Provided passage:
BEGIN

The pump casing 11 accommodates the electric ring motor 12, a stator 121 being secured to an internal wall surface 1121 of the intermediate section 112. A rotor 123 which is surrounded by the stator 121 is radially and axially supported in the pump casing 11 by means of rotor bearings 125. On an external rotor-wall surface 1231, several permanent magnets 124 are attached. On an internal rotor-wall surface 1232, several pump vanes 127 are attached, which, in this embodiment, extend diametrically through a centre path 1233 of the rotor 123.

The stator 121 is connected to a power source (not shown) suitable for the purpose via an electrical wire 122 which has been extended out of the ring motor 12 through a fluid-sealing cable gate 1112 in one of the end sections, shown here in a first end section 111 which is typically the one of the end sections 111, 111a that lies the nearest to the power source.

END

Work instructions:
- a) Decide whether each statement agrees with the pump description. Answer yes or no for each, and quote the words of the description that decide it.
(i) The stator is fixed to an internal wall surface of the intermediate section.
(ii) The permanent magnets are attached to the internal rotor-wall surface.
(iii) The electrical wire leaves the ring motor through a cable gate in the intermediate section.
- b) According to the pump description, what supports the rotor radially and axially in the pump casing?

Source information:
BEGIN

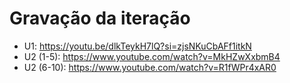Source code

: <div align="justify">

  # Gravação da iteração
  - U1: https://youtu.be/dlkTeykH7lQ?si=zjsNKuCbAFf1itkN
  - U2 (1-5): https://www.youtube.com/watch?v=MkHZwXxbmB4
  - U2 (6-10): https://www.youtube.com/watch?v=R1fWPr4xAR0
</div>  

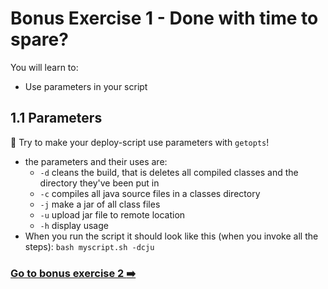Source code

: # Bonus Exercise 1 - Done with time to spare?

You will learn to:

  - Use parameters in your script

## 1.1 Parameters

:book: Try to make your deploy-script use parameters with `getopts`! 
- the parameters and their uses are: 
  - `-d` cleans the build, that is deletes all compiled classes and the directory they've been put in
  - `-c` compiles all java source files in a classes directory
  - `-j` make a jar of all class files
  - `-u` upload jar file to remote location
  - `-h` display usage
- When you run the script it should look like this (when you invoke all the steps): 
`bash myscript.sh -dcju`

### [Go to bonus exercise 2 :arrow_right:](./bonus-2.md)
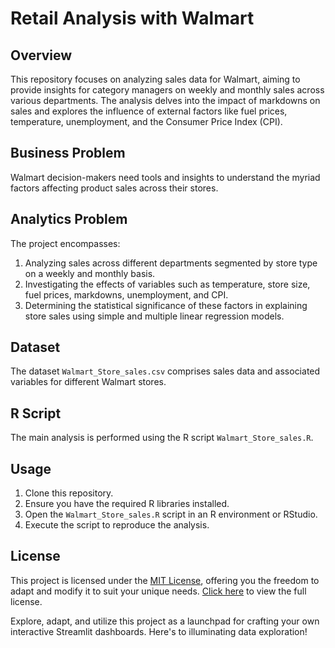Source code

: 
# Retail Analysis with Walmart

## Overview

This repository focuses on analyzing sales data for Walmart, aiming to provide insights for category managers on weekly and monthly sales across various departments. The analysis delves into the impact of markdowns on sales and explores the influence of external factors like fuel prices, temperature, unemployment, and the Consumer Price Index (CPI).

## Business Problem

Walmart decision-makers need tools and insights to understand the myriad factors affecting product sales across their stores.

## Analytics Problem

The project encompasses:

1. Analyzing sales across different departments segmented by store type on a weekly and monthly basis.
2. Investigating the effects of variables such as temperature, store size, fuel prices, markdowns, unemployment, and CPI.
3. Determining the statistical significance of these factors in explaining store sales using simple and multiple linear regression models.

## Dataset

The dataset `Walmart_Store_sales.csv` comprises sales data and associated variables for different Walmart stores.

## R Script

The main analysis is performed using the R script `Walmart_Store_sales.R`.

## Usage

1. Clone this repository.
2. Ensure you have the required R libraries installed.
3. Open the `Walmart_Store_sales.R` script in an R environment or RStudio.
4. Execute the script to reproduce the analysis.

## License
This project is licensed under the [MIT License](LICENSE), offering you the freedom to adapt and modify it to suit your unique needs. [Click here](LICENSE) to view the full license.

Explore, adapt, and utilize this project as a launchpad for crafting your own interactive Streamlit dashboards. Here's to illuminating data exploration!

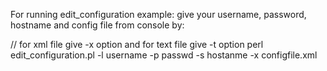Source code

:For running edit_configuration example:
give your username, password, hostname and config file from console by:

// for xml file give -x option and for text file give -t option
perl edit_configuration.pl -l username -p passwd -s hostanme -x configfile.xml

END

Task-by-task outputs:
- a)
(i) Yes: "a stator 121 being secured to an internal wall surface 1121 of the intermediate section 112"
(ii) No: "On an external rotor-wall surface 1231, several permanent magnets 124 are attached."
(iii) No: "through a fluid-sealing cable gate 1112 in one of the end sections"

- b) The rotor bearings 125.